Why the royal pardon?

From the communications between the deputy opposition leader, the prime minister and the king, it could be discerned that there is nothing that could shed the light on the constitutional and legal rationale/reason/justification that support the case for the request for royal pardon.

Primo, the deputy opposition leader, in his letter of 1 December 2016, hoped that  the prime minster has diligently pondered on his court case. Secundo, on 2 December 2016, the prime minister submitted a request for royal pardon to the king with a prepared draft of the pardon decree – royal pardon to be granted to the deputy opposition leader who was convicted on 4 November 2016. Tertio, on the same day the king issued a royal decree granting his pardon to the deputy opposition leader. Quarto, also on 2 December 2016, the deputy opposition leader sent thanking letters to the king and the prime minister.

It looked simple, effortless, easy and straightforward. No sweat. But, to believe that it is so, is to underestimate the power of autocracy that’s been in existence for more than 30 years.

In Khmer politics, anything that is easy today will soon be a mess, sometimes when the ink is still wet. Who could forget the statement made at end of June 2016 by the same prime minister that the deputy opposition leader could be “imprisoned forever”? Who could forget the massive mobilization of men in black sunglasses and heavy machine guns around the opposition headquarters, even with light projectors in the night? Why, suddenly, the change of heart?

Beware of the sleeping fox with one eye close.

Written task 1 → According to the text on the royal pardon, why is it a mistake to see the pardon process as simple and straightforward? Answer in one to three sentences.
Written task 2 → Reproduce the passage of the text on the royal pardon between "In Khmer politics, anything" and "change of heart?", inclusive.
The material that comes next has no connection to the text on the royal pardon.

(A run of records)
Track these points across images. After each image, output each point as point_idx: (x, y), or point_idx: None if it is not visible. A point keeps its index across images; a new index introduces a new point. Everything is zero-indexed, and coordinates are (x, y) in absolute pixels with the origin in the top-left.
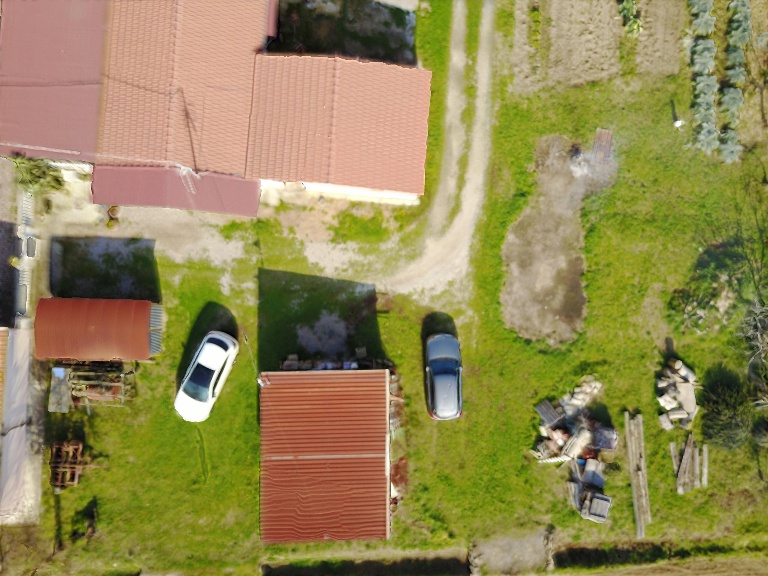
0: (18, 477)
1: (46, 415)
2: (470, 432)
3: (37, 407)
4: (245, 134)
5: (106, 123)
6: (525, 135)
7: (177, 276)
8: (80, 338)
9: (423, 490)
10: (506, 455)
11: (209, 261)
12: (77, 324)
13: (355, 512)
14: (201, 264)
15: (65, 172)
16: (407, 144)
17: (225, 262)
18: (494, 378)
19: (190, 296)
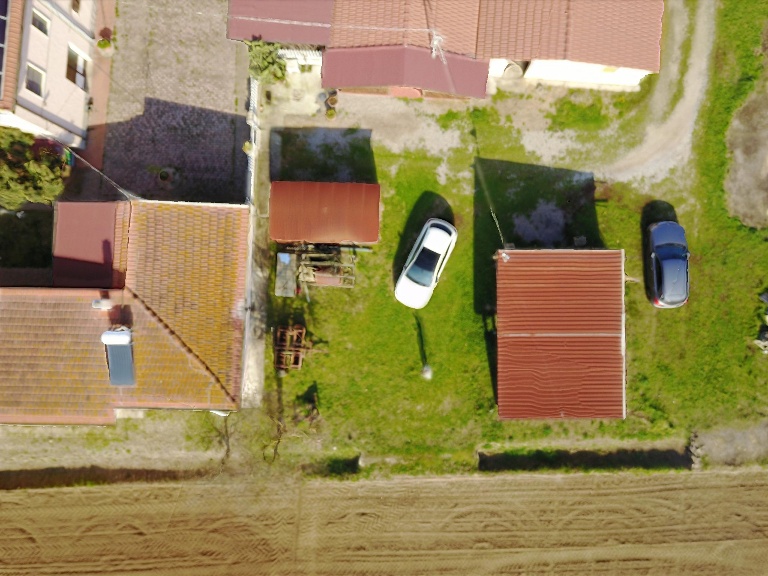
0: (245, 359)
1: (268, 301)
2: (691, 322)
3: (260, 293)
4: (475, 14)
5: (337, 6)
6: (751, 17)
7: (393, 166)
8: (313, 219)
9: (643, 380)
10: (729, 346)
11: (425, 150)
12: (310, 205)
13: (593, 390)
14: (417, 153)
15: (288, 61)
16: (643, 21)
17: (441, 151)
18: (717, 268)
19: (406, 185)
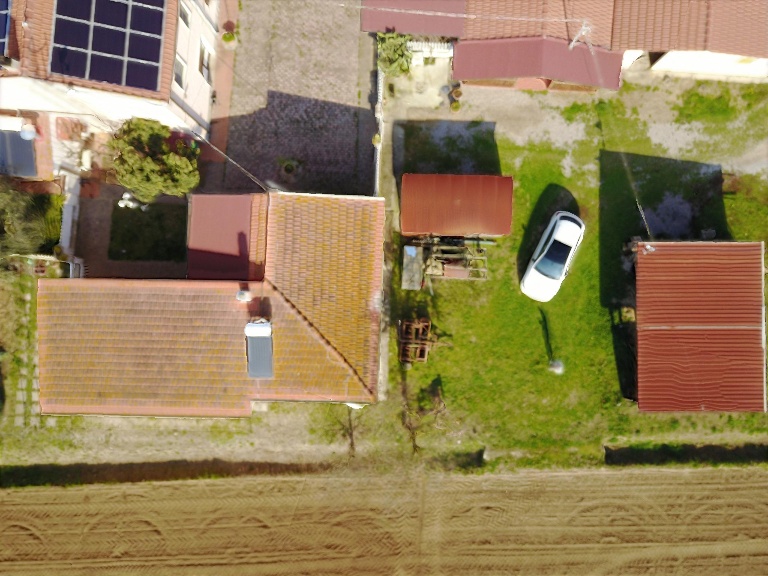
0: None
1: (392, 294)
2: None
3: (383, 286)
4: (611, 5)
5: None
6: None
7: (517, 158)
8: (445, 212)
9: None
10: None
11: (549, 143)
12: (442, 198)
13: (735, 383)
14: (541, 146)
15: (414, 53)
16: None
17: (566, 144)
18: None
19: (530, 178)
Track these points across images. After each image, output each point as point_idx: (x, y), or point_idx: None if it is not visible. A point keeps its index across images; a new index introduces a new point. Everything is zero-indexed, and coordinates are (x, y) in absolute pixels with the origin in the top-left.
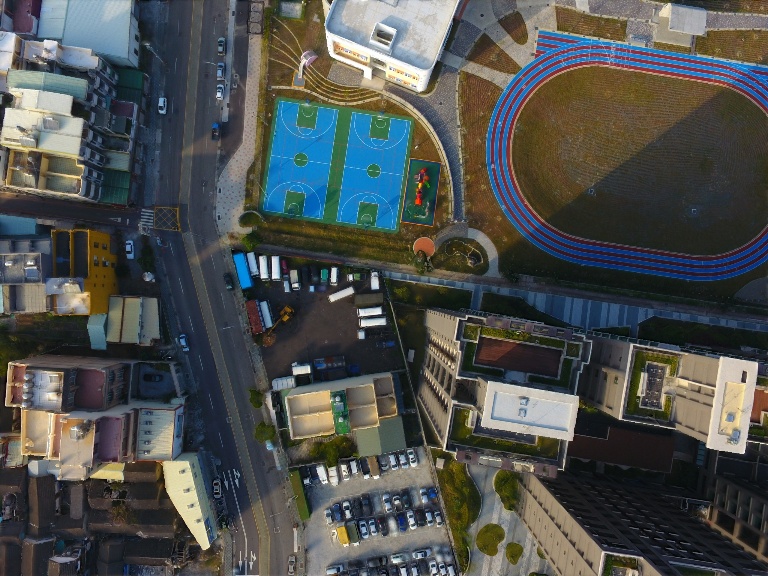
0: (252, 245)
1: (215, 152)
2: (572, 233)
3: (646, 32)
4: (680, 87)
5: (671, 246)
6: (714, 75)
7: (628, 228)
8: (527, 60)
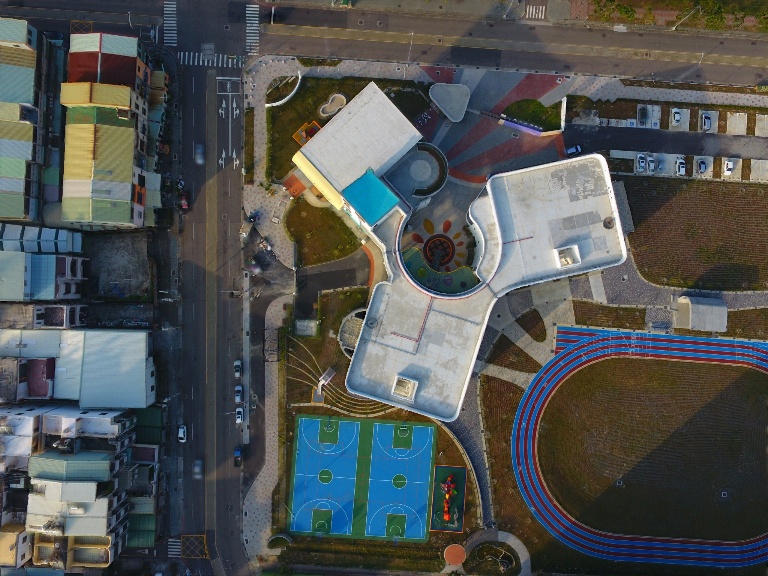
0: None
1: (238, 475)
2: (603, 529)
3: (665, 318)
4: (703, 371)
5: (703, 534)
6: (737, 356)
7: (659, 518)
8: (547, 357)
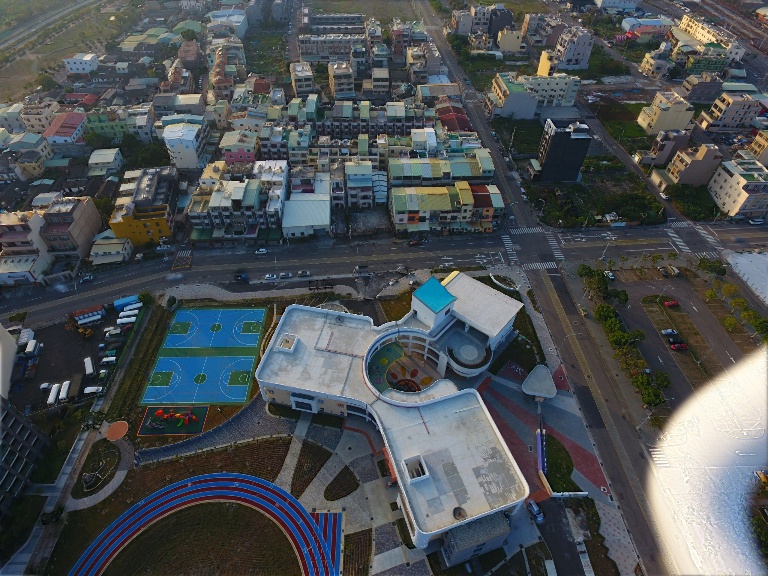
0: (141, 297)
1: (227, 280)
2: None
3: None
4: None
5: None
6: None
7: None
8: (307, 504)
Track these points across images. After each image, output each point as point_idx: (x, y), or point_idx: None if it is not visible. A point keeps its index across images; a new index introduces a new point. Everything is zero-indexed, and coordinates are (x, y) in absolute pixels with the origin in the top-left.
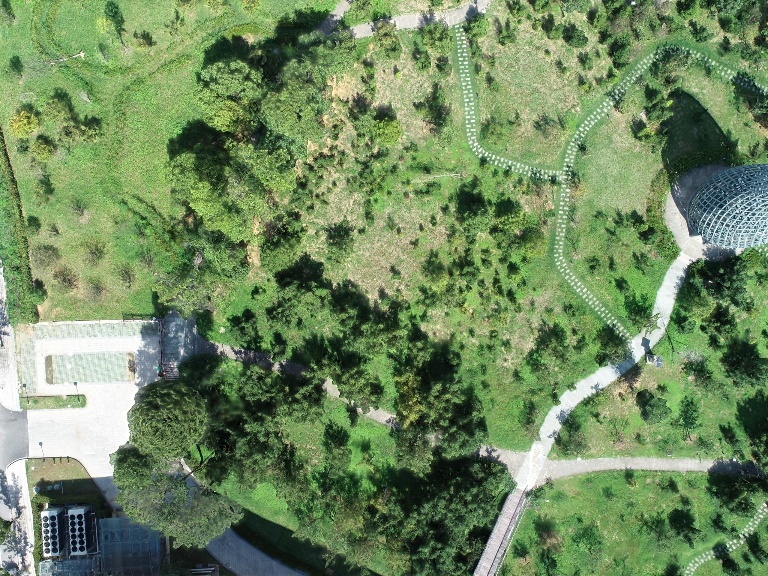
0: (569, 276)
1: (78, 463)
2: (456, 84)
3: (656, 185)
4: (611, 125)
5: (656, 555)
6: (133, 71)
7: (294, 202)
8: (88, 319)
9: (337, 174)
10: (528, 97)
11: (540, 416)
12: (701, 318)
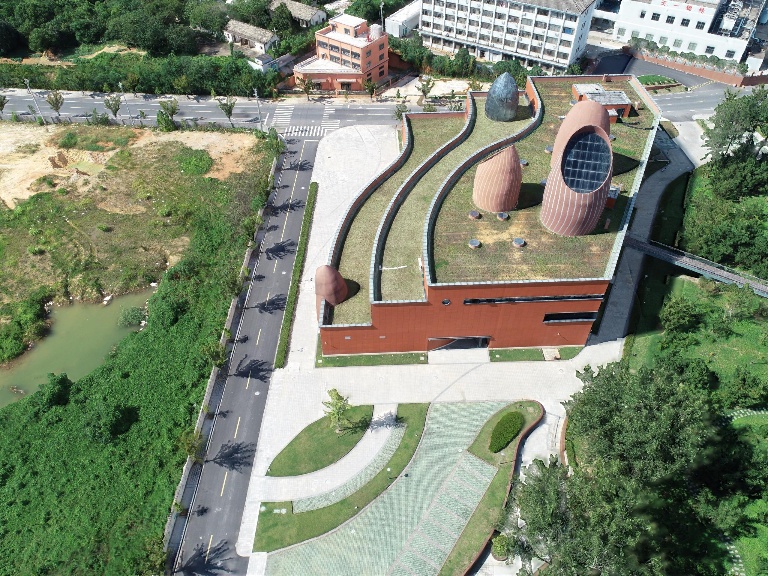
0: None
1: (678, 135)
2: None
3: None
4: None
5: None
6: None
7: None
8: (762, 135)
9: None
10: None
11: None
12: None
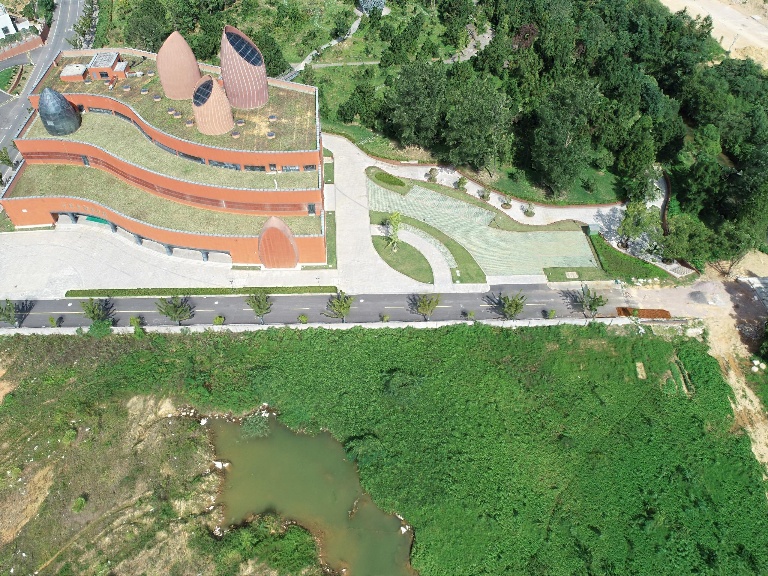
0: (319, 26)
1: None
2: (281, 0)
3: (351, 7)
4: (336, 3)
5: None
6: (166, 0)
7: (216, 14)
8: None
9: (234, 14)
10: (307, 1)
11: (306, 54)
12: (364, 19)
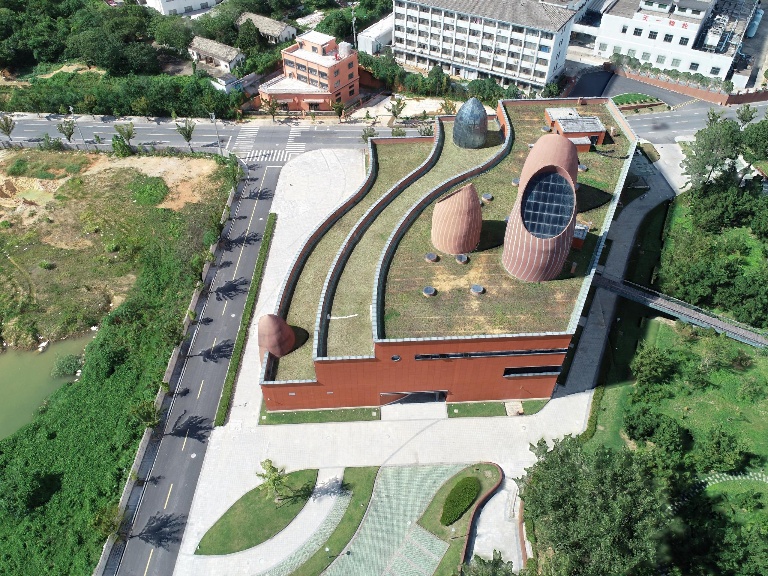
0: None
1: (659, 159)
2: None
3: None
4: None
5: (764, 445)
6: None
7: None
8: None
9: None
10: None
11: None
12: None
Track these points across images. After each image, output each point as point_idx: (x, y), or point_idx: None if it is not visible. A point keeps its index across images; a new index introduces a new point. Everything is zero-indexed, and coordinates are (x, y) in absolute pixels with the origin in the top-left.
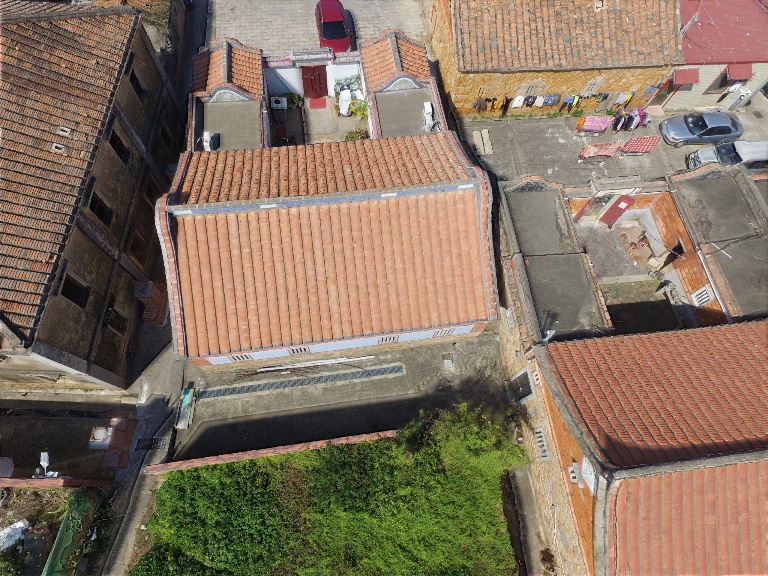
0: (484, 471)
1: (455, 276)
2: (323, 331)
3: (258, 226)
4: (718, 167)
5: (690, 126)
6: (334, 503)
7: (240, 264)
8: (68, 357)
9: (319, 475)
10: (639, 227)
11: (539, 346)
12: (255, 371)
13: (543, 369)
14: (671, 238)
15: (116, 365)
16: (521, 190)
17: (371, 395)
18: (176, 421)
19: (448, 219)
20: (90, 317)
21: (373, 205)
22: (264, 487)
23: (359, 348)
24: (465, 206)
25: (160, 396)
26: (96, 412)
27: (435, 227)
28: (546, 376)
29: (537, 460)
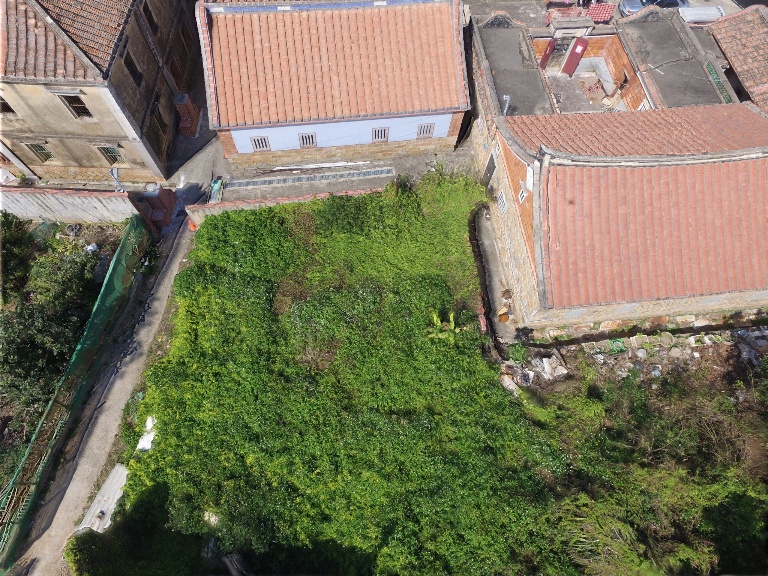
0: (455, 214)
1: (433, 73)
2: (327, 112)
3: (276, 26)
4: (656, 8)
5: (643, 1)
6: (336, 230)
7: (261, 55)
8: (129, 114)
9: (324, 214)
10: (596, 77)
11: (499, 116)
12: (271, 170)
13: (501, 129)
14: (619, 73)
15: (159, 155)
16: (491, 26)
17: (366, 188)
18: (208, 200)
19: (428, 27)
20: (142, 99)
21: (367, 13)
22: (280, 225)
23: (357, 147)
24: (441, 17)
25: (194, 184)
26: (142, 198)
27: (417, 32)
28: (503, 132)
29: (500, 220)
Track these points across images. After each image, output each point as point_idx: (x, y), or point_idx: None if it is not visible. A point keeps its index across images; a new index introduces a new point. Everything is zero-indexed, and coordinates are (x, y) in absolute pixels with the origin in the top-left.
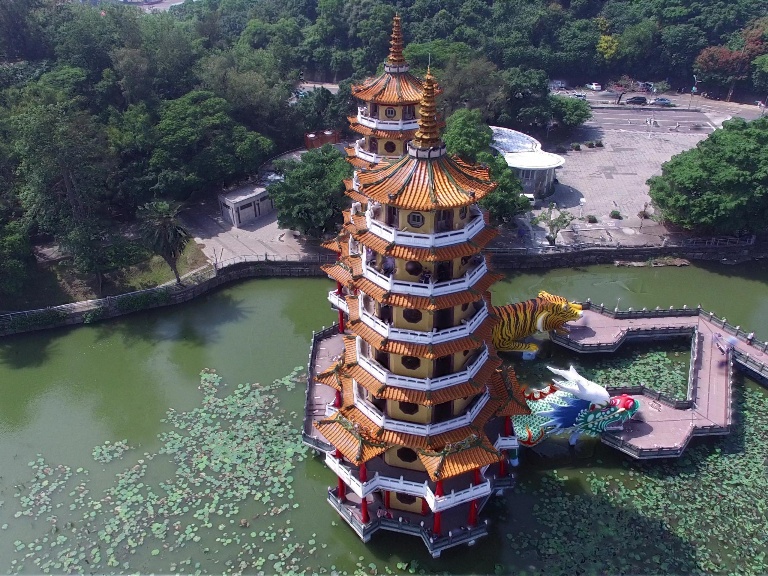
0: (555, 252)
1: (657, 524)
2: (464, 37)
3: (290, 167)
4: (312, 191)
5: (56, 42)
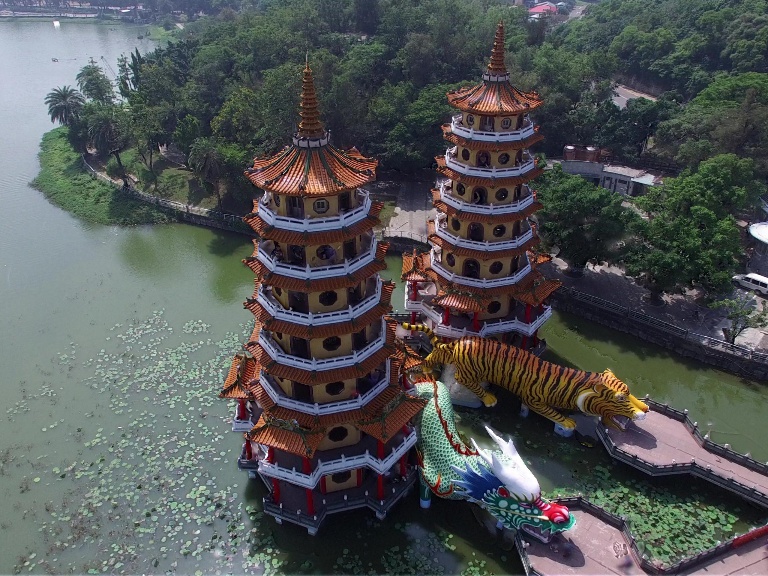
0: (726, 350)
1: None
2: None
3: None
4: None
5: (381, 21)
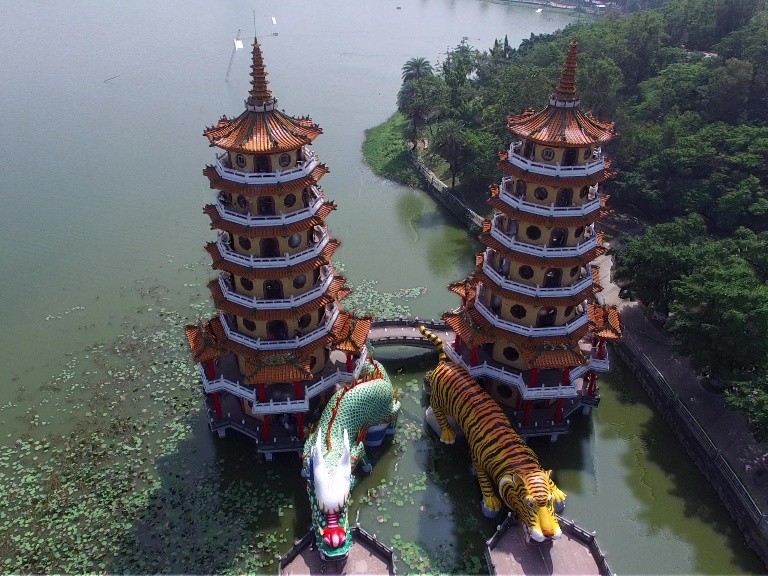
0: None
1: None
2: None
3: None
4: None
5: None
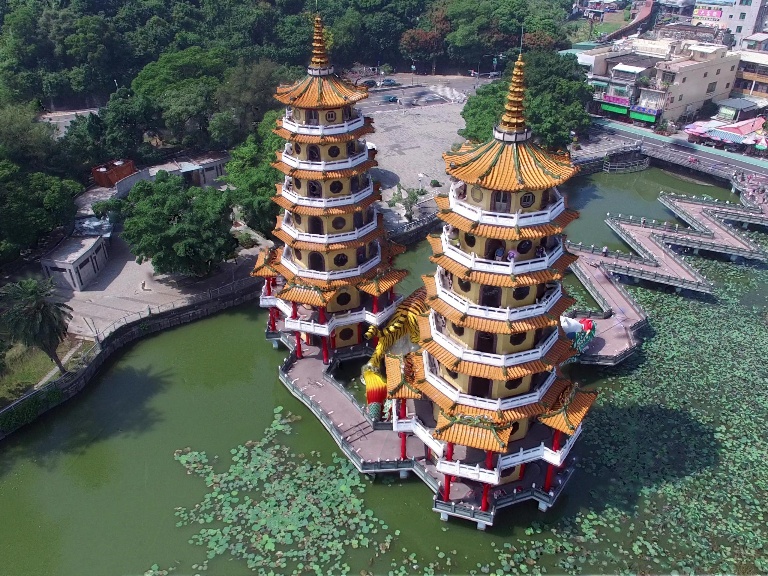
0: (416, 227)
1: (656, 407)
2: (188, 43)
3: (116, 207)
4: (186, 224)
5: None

Worked answer 1 → Believing the process was simple would underestimate the power of an autocracy that has existed for more than 30 years. The text also states that in Khmer politics anything easy today soon becomes a mess, sometimes while the ink is still wet.

Worked answer 2 →
In Khmer politics, anything that is easy today will soon be a mess, sometimes when the ink is still wet. Who could forget the statement made at end of June 2016 by the same prime minister that the deputy opposition leader could be “imprisoned forever”? Who could forget the massive mobilization of men in black sunglasses and heavy machine guns around the opposition headquarters, even with light projectors in the night? Why, suddenly, the change of heart?